Functional enrichment analysis
Gene Ontology (GO) analysis was performed to facilitate elucidating the biological implications of unique genes [18]. We downloaded the GO annotations from NCBI (http://www.ncbi.nlm.nih.gov/), UniProt (http://www.uniprot.org/), and the Gene Ontology (http://www.geneontology.org/). Fisher’s exact test was applied to identify the significant GO categories and FDR was used to correct the P values. The Gene Ontology is structured as a directed acyclic graph, and each term has defined relationships to one or more other terms. GO-Tree was built based on the Gene Ontology Directed Acyclic Graph to provide user-friendly data navigation and visualization. We selected the significant GO-Term (P value < 0.01) in GO analysis based on the differentially expressed genes to construct the GO-Tree for summarizing the function affected in the experiment [19].

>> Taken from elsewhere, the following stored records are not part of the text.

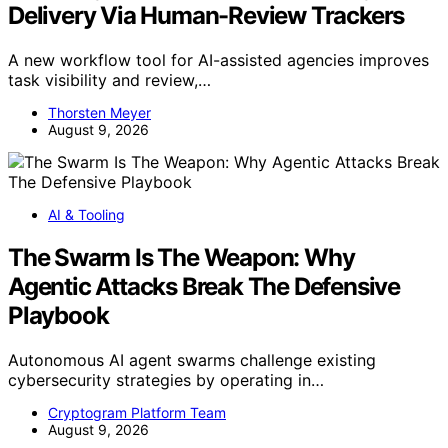
Delivery Via Human-Review Trackers
A new workflow tool for AI-assisted agencies improves
task visibility and review,…
Thorsten Meyer
August 9, 2026
AI & Tooling
The Swarm Is The Weapon: Why
Agentic Attacks Break The Defensive
Playbook
Autonomous AI agent swarms challenge existing
cybersecurity strategies by operating in…
Cryptogram Platform Team
August 9, 2026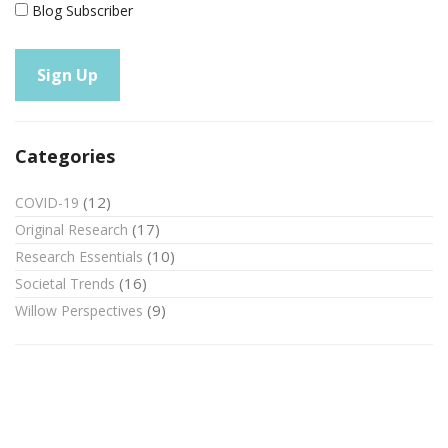
Blog Subscriber
Categories
(12)
COVID-19
(17)
Original Research
(10)
Research Essentials
(16)
Societal Trends
(9)
Willow Perspectives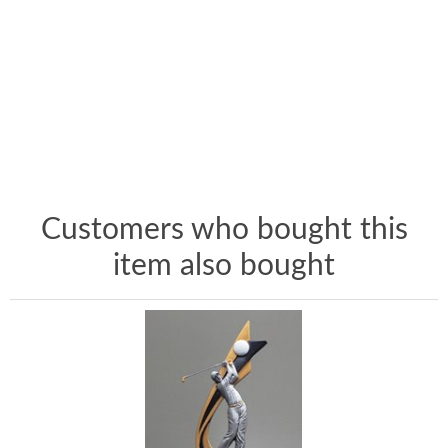
Customers who bought this
item also bought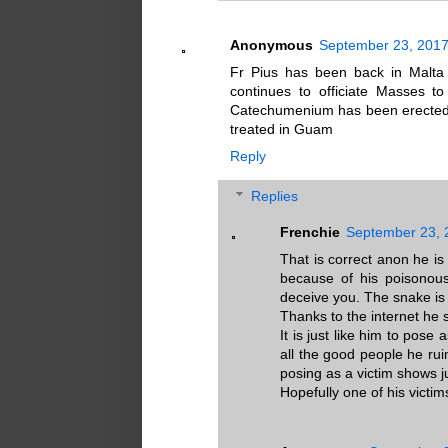
Anonymous
September 23, 2017
Fr Pius has been back in Malta 
continues to officiate Masses 
Catechumenium has been erected. 
treated in Guam
Reply
Replies
Frenchie
September 23, 
That is correct anon he is
because of his poisonous
deceive you. The snake is
Thanks to the internet he s
It is just like him to pose 
all the good people he ru
posing as a victim shows j
Hopefully one of his victim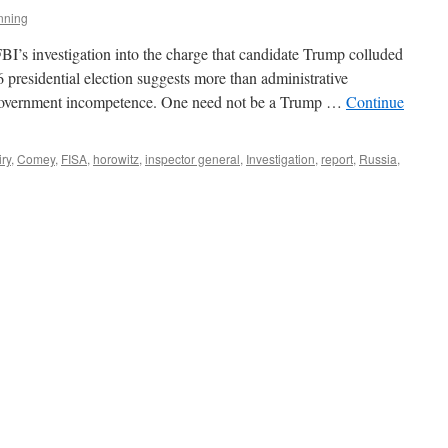
nning
BI’s investigation into the charge that candidate Trump colluded
 presidential election suggests more than administrative
 government incompetence. One need not be a Trump …
Continue
iry
,
Comey
,
FISA
,
horowitz
,
inspector general
,
Investigation
,
report
,
Russia
,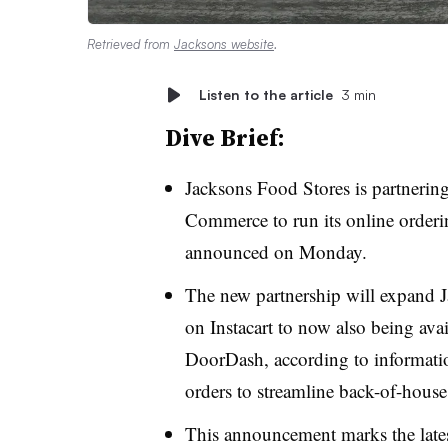
Retrieved from
Jacksons website
.
Listen to the article
3 min
Dive Brief:
Jacksons Food Stores is partnerin
Commerce to run its online orderin
announced on Monday.
The new partnership will expand J
on Instacart to now also being av
DoorDash, according to information
orders to streamline back-of-hous
This announcement marks the lates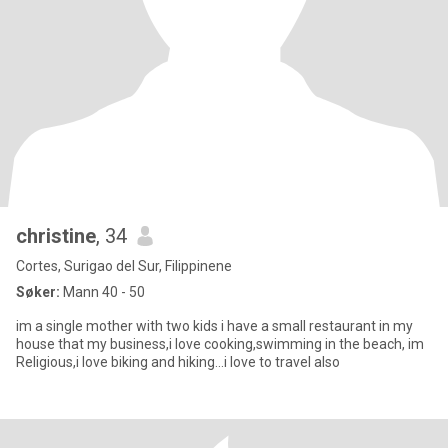
christine
, 34
Cortes, Surigao del Sur, Filippinene
Søker:
Mann 40 - 50
im a single mother with two kids i have a small restaurant in my
house that my business,i love cooking,swimming in the beach, im
Religious,i love biking and hiking...i love to travel also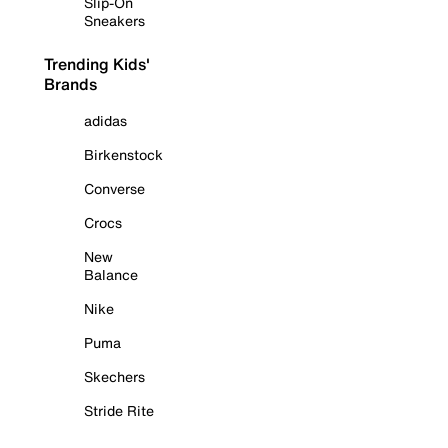
Slip-On
Sneakers
Trending Kids'
Brands
adidas
Birkenstock
Converse
Crocs
New
Balance
Nike
Puma
Skechers
Stride Rite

Kyoto Encyclopedia of Genes and Genomes (KEGG) analyses were performed to clarify intuitively the role and significance of target genes in the overall biological pathways [20]. We selected the genes in enriched biological pathways and using Cytoscape for graphical representations of pathways [21]. The KEGG database was used to build the network of genes according to the relationship among the genes, proteins, and compounds in the database.
Construction of the lncRNA-miRNA-target gene interaction network
The role of lncRNAs in IPAs was investigated by a lncRNA-miRNA-target gene interaction network. According to the lncRNA microarray results, the 10 most dysregulated lncRNAs in IPAs were selected and Cytoscape software was performed to map out an interaction network. Putative interactions between lncRNAs and miRNAs were predicted using the online databases Jefferson Computational Medicine Center-RNA22 v2 microRNA target detection (https://cm.jefferson.edu/rna22/Interactive/) and LncBase Predicted v.2 (http://carolina.imis.athena-innovation.gr/diana_tools/web/index.php?r=lncbasev2%2Findex-predicted). Then, the miRNA with the highest target scores were selected, and their target genes were evaluated by TargetScan [22] and miRanda [23]. Finally, miRNAs and their target genes with high targeting-relationship scores were selected to construct the lncRNA-miRNA-mRNA interaction network.The interaction network was delineated using the Cytoscape software.
qRT-PCR assay for the validation
Total RNA was extracted using Trizol reagent (Invitrogen) for 41 specimens of PAs. Reverse transcription and qRT-PCR were performed using a Reverse Transcription Kit (Takara, Dalian, China) and PrimeScript RT Reagent Kit (Takara, Dalian, China), respectively, as previously described [24]. The expression of lncRNA was measured by qRT-PCR. The sequences of the primers are listed in Table 3. The gene expression levels were normalized to actin. Gene expression levels were determined by the 2−ΔΔCt method and analyzed for statistical significance.
Statistical analysis
Measurement data are presented as mean ± standard error of the mean (SEM) and enumeration data are presented as percentages. Comparisons were performed using independent sample t-test between pairs of groups or one-way analysis of variance for more than two groups followed by Dunnett’s multiple comparison test. The receiver operating characteristic (ROC) curves and the area under the curve (AUC) were used to estimate the diagnostic power and accuracy of lncRNAs on invasive/noninvasive PAs. All statistical analyses were performed on Statistical Product and Service Solutions (SPSS) 25.0 software (SPSS Inc., Chicago, IL, USA). P < 0.05 was considered statistically significant, which is indicated in the figures.